Georges Corm writes:
As European-style secular liberalism and socialist ideology (both of which had spread beyond Europe) have receded, conflicts have become reduced to their anthropological and cultural dimension. Few journalists or academics bother to maintain an analytical framework based on classical political science, taking into account demographic, economic, geographic, social, political, historical and geopolitical factors, as well as the ambitions of leaders, neo-imperial structures and regional powers’ desire for influence.

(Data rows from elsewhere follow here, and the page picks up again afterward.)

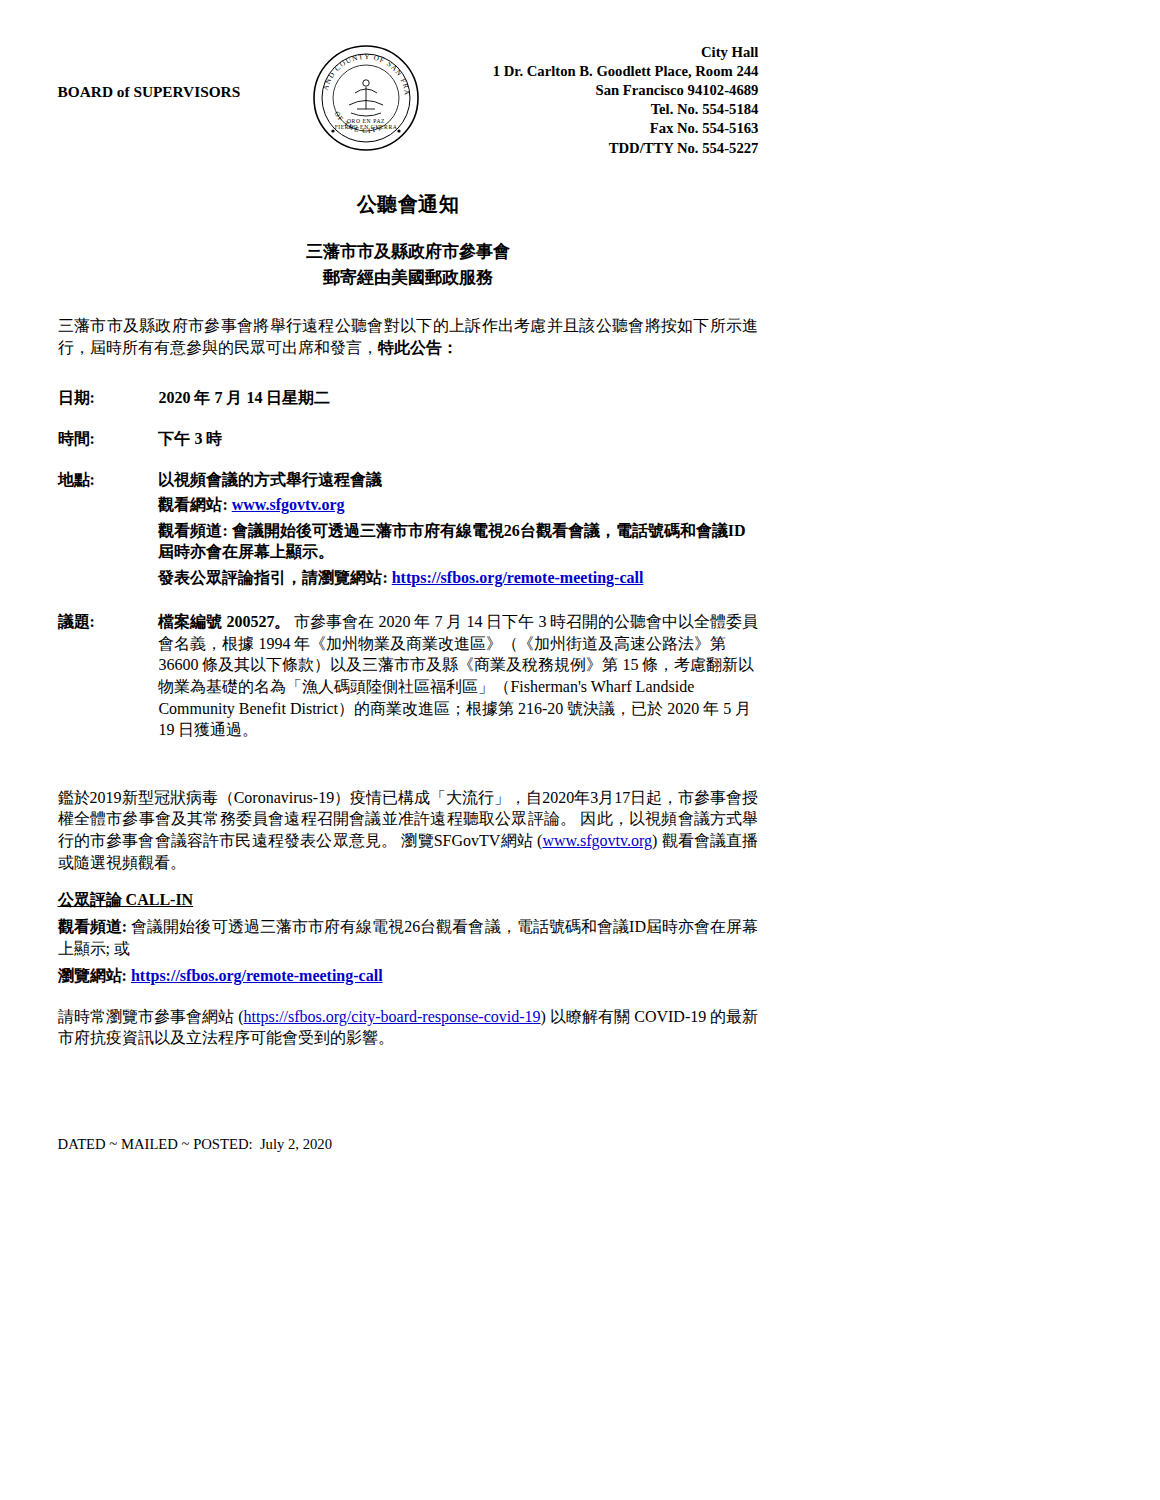BOARD of SUPERVISORS
AND COUNTY OF SAN FRANCISCO OF THE CITY ORO EN PAZ FIERRO EN GUERRA
City Hall
1 Dr. Carlton B. Goodlett Place, Room 244
San Francisco 94102-4689
Tel. No. 554-5184
Fax No. 554-5163
TDD/TTY No. 554-5227
公聽會通知
三藩市市及縣政府市參事會
郵寄經由美國郵政服務
三藩市市及縣政府市參事會將舉行遠程公聽會對以下的上訴作出考慮并且該公聽會將按如下所示進行，屆時所有有意參與的民眾可出席和發言，特此公告：
| 日期: | 2020 年 7 月 14 日星期二 |
| 時間: | 下午 3 時 |
| 地點: | 以視頻會議的方式舉行遠程會議 觀看網站: www.sfgovtv.org 觀看頻道: 會議開始後可透過三藩市市府有線電視26台觀看會議，電話號碼和會議ID屆時亦會在屏幕上顯示。 發表公眾評論指引，請瀏覽網站: https://sfbos.org/remote-meeting-call |
| 議題: | 檔案編號 200527。 市參事會在 2020 年 7 月 14 日下午 3 時召開的公聽會中以全體委員會名義，根據 1994 年《加州物業及商業改進區》（《加州街道及高速公路法》第 36600 條及其以下條款）以及三藩市市及縣《商業及稅務規例》第 15 條，考慮翻新以物業為基礎的名為「漁人碼頭陸側社區福利區」（Fisherman's Wharf Landside Community Benefit District）的商業改進區；根據第 216-20 號決議，已於 2020 年 5 月 19 日獲通過。 |
鑑於2019新型冠狀病毒（Coronavirus-19）疫情已構成「大流行」，自2020年3月17日起，市參事會授權全體市參事會及其常務委員會遠程召開會議並准許遠程聽取公眾評論。 因此，以視頻會議方式舉行的市參事會會議容許市民遠程發表公眾意見。 瀏覽SFGovTV網站 (www.sfgovtv.org) 觀看會議直播或隨選視頻觀看。
公眾評論 CALL-IN
觀看頻道: 會議開始後可透過三藩市市府有線電視26台觀看會議，電話號碼和會議ID屆時亦會在屏幕上顯示; 或
瀏覽網站: https://sfbos.org/remote-meeting-call
請時常瀏覽市參事會網站 (https://sfbos.org/city-board-response-covid-19) 以瞭解有關 COVID-19 的最新市府抗疫資訊以及立法程序可能會受到的影響。
DATED ~ MAILED ~ POSTED: July 2, 2020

Conflicts are generally presented in a way that disregards the multiplicity of causes, caricatures the issues, and makes it a matter of “good guys” and “bad guys”. The main players are defined according to their ethnic or religious affiliations, as if opinion and behaviour were homogeneous within these groups.
. . .
Tibet, Xinjiang, the Philippines, the Russian Caucasus, Burma (where we have just discovered a Muslim population in conflict with its Buddhist neighbours), the former Yugoslavia (broken up along sectarian lines between Catholic Croats, Orthodox Serbs and Muslim Bosnians), Northern Ireland (Catholics and Protestants) and now Mali: can the conflicts in all these regions really be seen as a clash of religious values? Or are they in fact secular, anchored in a social reality that hardly anyone bothers to analyse, while self-appointed sectarian leaders seize the opportunity to realise their personal ambitions?